I used these commands:

  • time drill -p 5354 cloudflare.com @127.0.0.1 < query on a port that the dnscrypt-proxy is not listening on
    • Result: 15.01s
  • time drill -p 5053 cloudflare.co @127.0.0.1 < query on the port that the dnscrypt-proxy is listening on
    • Result: 0.00s. The speed of the answer is because it was served from the DNS cache

Conclusion

When the Docker HEALTHCHECK times out after three seconds the exit code of the drill cmd is not caught and it just hangs as a zombie process and counts against the max user processes. Then when the max is reached. The disaster occurs as the host experiences resource exhaustion.

The fix

Initially I fixed this by simply making sure that the listening port configured in the dnscrypt-proxy.toml file matched the one the Docker HEALTHCHECK uses. However, after running the container for a couple of days I still saw zombie drill cmd’s. Though a very limited number, compared to before. But of course the wise one thinks. E.g. if for some reason the drill command cannot reach the local DNS server. If the domain does not exist or an network issue occurs, drill does not get the necessary time it needs to time out naturally. Leaving us with hanging zombie drill processes.

The real fix

As part of my troubleshooting I created this GitHub issue. On the repository for the dnscrypt-proxy container image I use. For better or worse I was referred to the klutchell dnscrypt-proxy container image by the image creator. As the creator thinks that image is better maintained. I therefore had a look at that projects dockerfile and what do I see. No HEALTHCHECK. Hmmmm, interesting. Further investigation. This time into the commit history of the klutchell image. In there I found a commit with this revealing title: remove drill and internal healthcheck. But the commit had no reasoning on why. So I created an GitHub issue on the klutchell image repository. Where I simply asked for the reason behind removing the HEALTHCHECK. The creator told me that he did so in order to simplify the image and give users control on whether or not they want a HEALTHCHECK. That knowledge made me decide to continue with the image I was using. However, with the change that I would control its HEALTHCHECK in the docker-compose file I’m using for the dnscrypt-proxy container.

Like so:

version: '3.4'
....
....
....
    healthcheck:
      test: ["CMD", "drill", "-p", "5053", "cloudflare.com", "@127.0.0.1", "||", "exit", "1"]
      interval: 20s
      timeout: 20s
      retries: 3
      start_period: 5s
....

N.B. the above is a snippet of the docker-compose file. Ensure to specify the docker-compose file version to be v3.4 or above, if you want use the start_period parameter.

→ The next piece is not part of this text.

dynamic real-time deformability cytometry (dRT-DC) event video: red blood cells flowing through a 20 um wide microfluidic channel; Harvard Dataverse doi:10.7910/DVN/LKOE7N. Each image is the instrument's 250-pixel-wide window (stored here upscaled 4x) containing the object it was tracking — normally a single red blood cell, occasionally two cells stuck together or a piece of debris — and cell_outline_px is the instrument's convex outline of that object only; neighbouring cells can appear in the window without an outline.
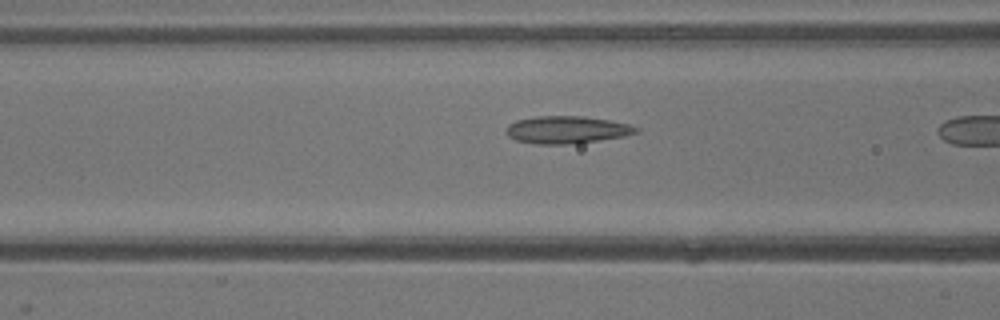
{"species": "common noctule bat (a hibernating species)", "species_latin": "Nyctalus noctula", "temperature_condition": "warm", "stored_images_in_passage": 8, "camera_frame_rate_fps": 3000, "um_per_image_px": 0.085, "animal": {"sex": "male", "body_mass_g": 13.3}, "frame": {"image": 1, "passage_image": 7, "time_ms": 2.0, "image_size_px": [1000, 320], "cell_outline_px": [[640, 132], [624, 136], [596, 140], [564, 144], [536, 144], [516, 140], [508, 136], [504, 132], [508, 124], [516, 120], [536, 116], [584, 116], [608, 120], [628, 124], [640, 128]], "centroid_in_image_um": [48.14, 11.02], "position_along_channel_um": 118.5, "area_um2": 20.69}}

Overwriting the HEALTHCHECK gives the following benefits:

  1. Controlling the value of the timeout HEALTHCHECK parameter (the actual fix)
  2. And, if I want to, the freedom to set the dnscrypt-proxy listening port as I see fit

Completing that, I then manually monitored the dnscrypt-proxy container for the next day or so. It ran without any issues and even better, there was no longer any hanging zombie processes. There you have it, job done :dart:.

Thank you for reading along. I hope you enjoyed it and that you found useful knowledge.